How to Build a Floating Desk

A wood floating desk with a blue chair in front of it.
  • 4-12 hours
  • Intermediate
  • 75-250
What You'll Need
Drill
Driver
Drillbit
Saw / chop saw
Pencil
Spirit level / laser
Hammer
Paint
Sandpaper
Screws (size used here is 8 x 3")
Rawl Plugs (size 8)
Wood glue
Caulk
Surfaced lumber
What You'll Need
Drill
Driver
Drillbit
Saw / chop saw
Pencil
Spirit level / laser
Hammer
Paint
Sandpaper
Screws (size used here is 8 x 3")
Rawl Plugs (size 8)
Wood glue
Caulk
Surfaced lumber

A floating desk is a minimalistic approach to furnishing your home. While this project in particular takes advantage of an existing small and awkward space, you can also apply it to a larger area with proper bracing underneath the tabletop.

The area where this desk is built is in a recess three feet wide. The main purpose of the desk will be to keep a laptop in a usable situation, so the desk will is 16 1/2 inches deep.

This guide uses some old lumber that's being repurposed. Incidentally, this was originally used for a cabin bed so it has the screw holes in it. This adds a bit of character; the desk is not going in a spotless office in Silicon Valley. It's for a writing desk in an old house.

Time: 2 hours || Cost: $25

Some Considerations

This example uses individual planks for the desk top, which gives interest in both pattern and texture. It also helps that the pieces can be trimmed individually so that it fits properly in the space as the walls are not square. Cutting a piece of plywood to fit properly would be possible, but more difficult. That would have involved using a template made out of cardboard for an exact fit, and then marking out and cutting the sheet material.

Don't forget that the desk needs to be strong enough for your purpose. Think about the height you'd like the desk to be at. This depends on your size, the height of the chair that you're going to sit at, and what you're going to use the desk for. In this case, a height of 30 inches from the ground to the top of the desk is perfect for typing from the desk chair.

Please note: Ensure that a pipe and/or cable detector has been used on the walls so that nothing will be drilled into, apart from plaster or brickwork. The following assumes that this check has been completed and it's safe to proceed.

Step 1 - Mark the Height

Mark on the wall the height of the top of the desk. Use a spirit or laser level to mark this line across all three walls. Remember, this is the top of the desk.

Step 2 - Lumber Calculation

Work out where the bottom edge of the framework is going to come to. Here, the frame is 2 3/4" deep and the desk top is 3/4". Therefore, I mark 3 1/4 inches down from my line on the walls. Again, use the spirit level to draw this line around all three walls. You should now have two parallel lines across all three walls.
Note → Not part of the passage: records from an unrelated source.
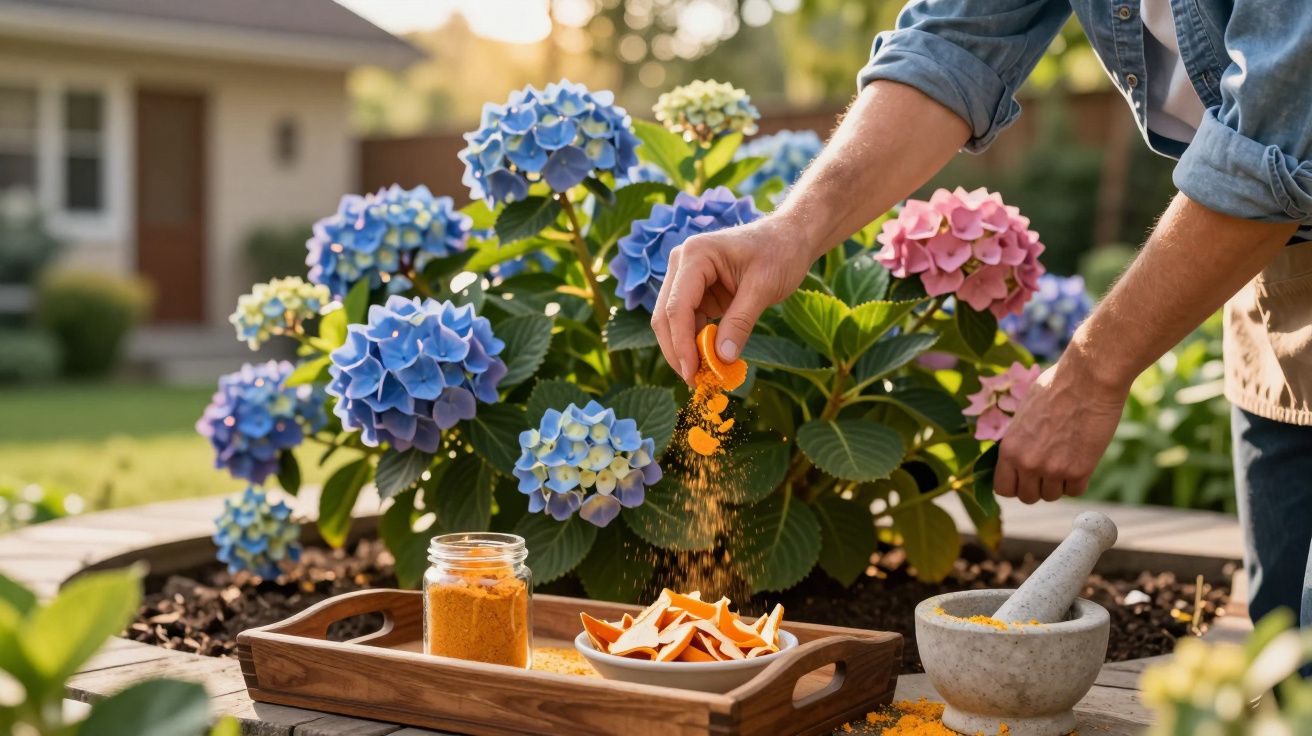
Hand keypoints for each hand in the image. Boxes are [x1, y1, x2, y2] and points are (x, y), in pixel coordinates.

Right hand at [651, 215, 814, 383]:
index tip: (693, 373)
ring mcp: (687, 279)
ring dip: (685, 350)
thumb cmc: (779, 253)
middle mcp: (682, 265)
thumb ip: (741, 322)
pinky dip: (696, 343)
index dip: (681, 344)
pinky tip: (709, 361)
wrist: (789, 238)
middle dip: (677, 351)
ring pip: (673, 323)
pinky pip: (688, 322)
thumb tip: (723, 359)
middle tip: (696, 382)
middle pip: (666, 316)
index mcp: (695, 255)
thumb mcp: (764, 287)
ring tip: (704, 376)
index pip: (677, 307)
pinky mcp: (697, 292)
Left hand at [994, 353, 1127, 503]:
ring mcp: (1053, 469)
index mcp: (1009, 448)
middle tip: (1048, 467)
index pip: (1002, 488)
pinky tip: (1081, 458)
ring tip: (1066, 456)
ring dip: (1058, 482)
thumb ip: (1019, 440)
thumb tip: (1016, 457)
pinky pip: (1075, 491)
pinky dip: (1078, 480)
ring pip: (1052, 495)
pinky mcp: (1080, 470)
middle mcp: (1027, 463)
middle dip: (1037, 486)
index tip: (1024, 477)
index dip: (1014, 485)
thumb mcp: (1024, 413)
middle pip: (1028, 497)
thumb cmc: (1056, 387)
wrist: (1088, 379)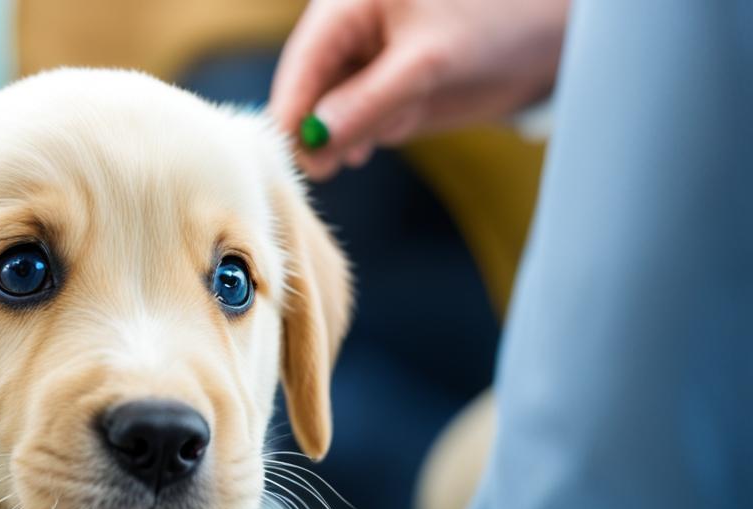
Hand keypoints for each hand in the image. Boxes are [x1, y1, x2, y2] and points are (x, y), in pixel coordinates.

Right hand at [268, 0, 568, 178]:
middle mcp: (350, 33)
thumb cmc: (496, 22)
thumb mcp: (428, 63)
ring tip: (361, 148)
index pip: (303, 61)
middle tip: (319, 167)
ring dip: (341, 136)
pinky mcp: (384, 92)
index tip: (284, 154)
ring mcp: (366, 65)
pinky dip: (362, 137)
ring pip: (331, 112)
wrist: (549, 35)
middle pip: (308, 88)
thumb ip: (368, 102)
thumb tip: (314, 139)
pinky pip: (357, 123)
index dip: (290, 108)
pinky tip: (376, 141)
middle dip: (313, 128)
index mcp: (349, 3)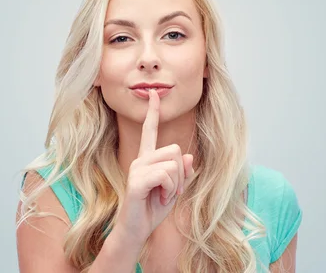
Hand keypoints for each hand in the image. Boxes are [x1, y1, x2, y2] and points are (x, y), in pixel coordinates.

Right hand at [114, 89, 195, 246]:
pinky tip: (160, 198)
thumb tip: (189, 156)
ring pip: (173, 163)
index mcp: (147, 159)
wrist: (136, 231)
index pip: (150, 130)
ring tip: (164, 195)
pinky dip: (170, 189)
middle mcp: (140, 159)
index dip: (153, 112)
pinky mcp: (137, 180)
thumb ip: (183, 173)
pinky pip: (166, 175)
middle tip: (171, 190)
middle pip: (175, 150)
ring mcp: (137, 168)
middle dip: (181, 173)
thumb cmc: (152, 210)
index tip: (154, 93)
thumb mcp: (175, 190)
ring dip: (176, 184)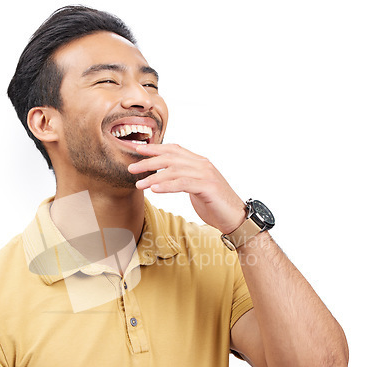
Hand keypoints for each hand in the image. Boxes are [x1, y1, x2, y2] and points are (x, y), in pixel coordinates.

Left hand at [128, 143, 245, 233]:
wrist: (235, 218)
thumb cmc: (214, 205)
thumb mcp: (196, 187)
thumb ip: (183, 179)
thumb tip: (163, 178)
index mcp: (199, 162)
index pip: (174, 150)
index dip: (155, 148)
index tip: (137, 150)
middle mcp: (202, 165)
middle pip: (170, 158)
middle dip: (148, 162)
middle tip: (131, 168)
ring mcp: (206, 175)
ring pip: (174, 170)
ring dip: (153, 177)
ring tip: (138, 184)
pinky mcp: (207, 187)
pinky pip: (182, 184)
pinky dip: (166, 186)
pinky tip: (154, 190)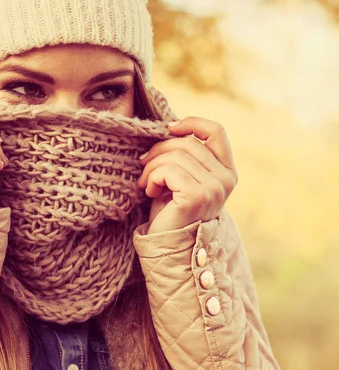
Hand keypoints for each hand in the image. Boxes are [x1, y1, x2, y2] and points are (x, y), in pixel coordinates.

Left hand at [137, 117, 237, 233]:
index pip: (216, 131)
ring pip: (175, 156)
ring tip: (146, 182)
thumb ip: (185, 155)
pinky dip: (152, 178)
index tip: (168, 128)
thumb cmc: (173, 210)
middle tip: (143, 165)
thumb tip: (168, 127)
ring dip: (152, 166)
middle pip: (188, 142)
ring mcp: (214, 188)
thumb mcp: (183, 176)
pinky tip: (150, 192)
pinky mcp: (197, 196)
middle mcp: (226, 179)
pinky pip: (168, 170)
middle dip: (159, 150)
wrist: (170, 245)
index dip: (191, 123)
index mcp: (227, 171)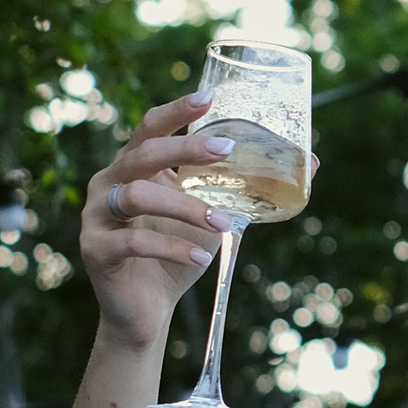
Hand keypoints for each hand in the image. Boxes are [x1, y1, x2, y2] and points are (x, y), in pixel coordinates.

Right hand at [80, 95, 230, 349]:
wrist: (147, 310)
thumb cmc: (178, 253)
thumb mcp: (216, 216)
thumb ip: (247, 189)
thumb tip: (311, 162)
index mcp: (135, 166)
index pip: (151, 127)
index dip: (177, 111)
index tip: (208, 97)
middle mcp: (109, 182)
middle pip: (143, 152)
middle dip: (185, 148)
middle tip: (226, 149)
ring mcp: (97, 215)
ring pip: (138, 196)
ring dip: (187, 208)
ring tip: (224, 224)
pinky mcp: (96, 249)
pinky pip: (133, 241)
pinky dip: (173, 247)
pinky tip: (203, 259)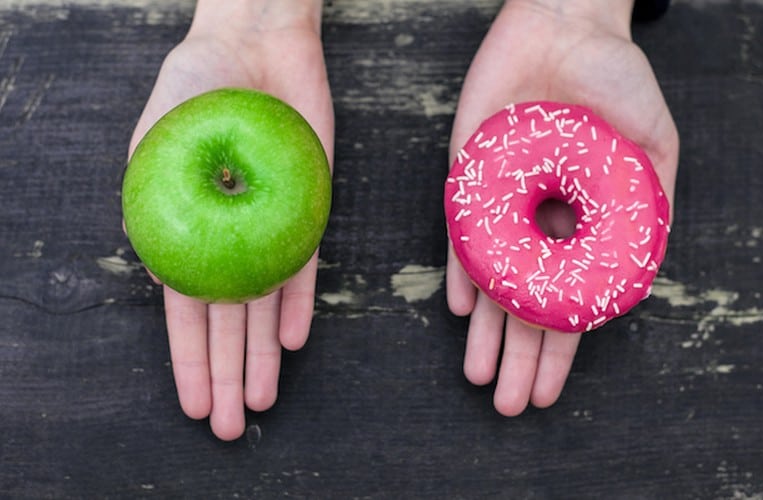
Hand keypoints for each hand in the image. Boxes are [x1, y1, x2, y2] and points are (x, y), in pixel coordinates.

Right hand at [127, 0, 333, 439]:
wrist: (256, 44)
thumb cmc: (195, 85)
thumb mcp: (157, 142)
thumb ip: (158, 205)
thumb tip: (160, 274)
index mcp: (184, 231)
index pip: (185, 311)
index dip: (189, 360)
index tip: (195, 404)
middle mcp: (228, 238)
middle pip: (227, 321)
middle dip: (227, 374)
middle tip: (231, 427)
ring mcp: (269, 227)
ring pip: (266, 305)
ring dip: (262, 355)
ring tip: (262, 400)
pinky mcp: (308, 210)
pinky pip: (304, 265)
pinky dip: (299, 303)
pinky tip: (292, 340)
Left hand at [447, 0, 678, 414]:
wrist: (564, 26)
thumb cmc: (617, 79)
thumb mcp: (654, 144)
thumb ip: (650, 204)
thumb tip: (641, 266)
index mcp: (581, 225)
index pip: (568, 300)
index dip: (560, 349)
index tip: (550, 390)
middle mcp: (539, 224)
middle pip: (525, 303)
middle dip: (518, 356)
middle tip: (508, 404)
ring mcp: (502, 204)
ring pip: (491, 280)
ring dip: (486, 331)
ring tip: (480, 376)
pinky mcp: (468, 177)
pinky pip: (461, 233)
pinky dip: (462, 271)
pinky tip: (463, 310)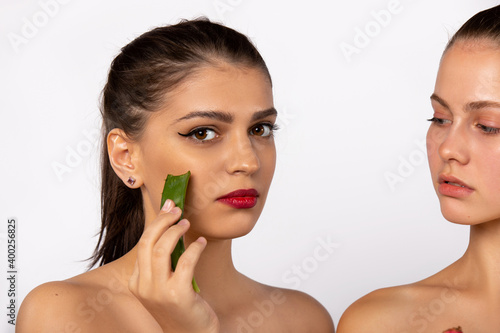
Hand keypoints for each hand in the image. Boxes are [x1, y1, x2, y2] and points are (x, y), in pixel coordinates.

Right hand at [128, 199, 219, 332]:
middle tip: (176, 210)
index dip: (156, 223)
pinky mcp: (178, 296)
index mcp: (136, 282)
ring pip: (161, 250)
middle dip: (162, 221)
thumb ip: (165, 260)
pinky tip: (201, 243)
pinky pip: (185, 263)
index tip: (168, 208)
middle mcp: (143, 287)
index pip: (142, 244)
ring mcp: (159, 293)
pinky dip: (194, 248)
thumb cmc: (182, 307)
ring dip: (175, 231)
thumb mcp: (166, 282)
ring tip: (187, 223)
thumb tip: (171, 224)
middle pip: (147, 243)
Step 3 - Measure and Cut Framework

On the back wall, accurately measure the width between the two side walls. Mark this measurement on the lumber and cut. Sand off any rough edges. Determine the depth of the framework on the side walls.

Step 4 - Predrill Holes

This example has three screws across the back wall to support the frame. These were predrilled using a wood drill that's bigger than the screws.

1) halfway along the wood, and halfway down
2) 3" in from each end of the wood, and halfway down

Step 5 - Fix Back of Frame to Wall

Put the wood along the bottom line on the wall so the bottom of the lumber sits on the bottom line and is horizontal. Use the pencil to mark the center hole on the wall. Using a pilot masonry drill, drill the hole. Then, dill a hole suitable for the size of the rawlplug. Push the rawlplug into the hole—you may need to tap it in with a hammer if it's a tight fit. Screw in timber through the middle hole, but not too tight. Ensure the timber is horizontal.

Once satisfied, mark the remaining two holes on the wall using the pencil. Remove the timber from the wall and drill holes using the smaller drill bit first. Fit the rawlplugs. Screw lumber to the wall and tighten up. This should now be fixed firmly to the wall, and be horizontal.

Step 6 - Fix Sides of Frame to Wall

Again, use the same technique as steps 4 and 5, but this time for the sides of framework into the sides of the supporting wall.

Step 7 - Fix the Front of the Framework

The front is screwed directly into the ends of the sides of the framework and not screwed into the wall. One screw in each side is strong enough for the purpose of this particular desk. These screws are visible, although you could cap them or counterbore if so desired. Either way, measure them so that they appear to be symmetrical.

Step 8 - Apply the Desk Top

Measure across the width of the desk for each individual component of the desk top, and then cut each one individually. Start at the front so that the leading edge of the desk is square, and then if any final trimming is required, that is absorbed by the last piece to go into place. This is more hidden than the other pieces.

Once everything is cut to size, glue the pieces into place. Glue is used so that there are no more screw heads / caps on show.

Step 9 - Caulk

Once the desk is in place and the glue has hardened, you may wish to apply some caulk so that there is a seamless join between the timber and the wall.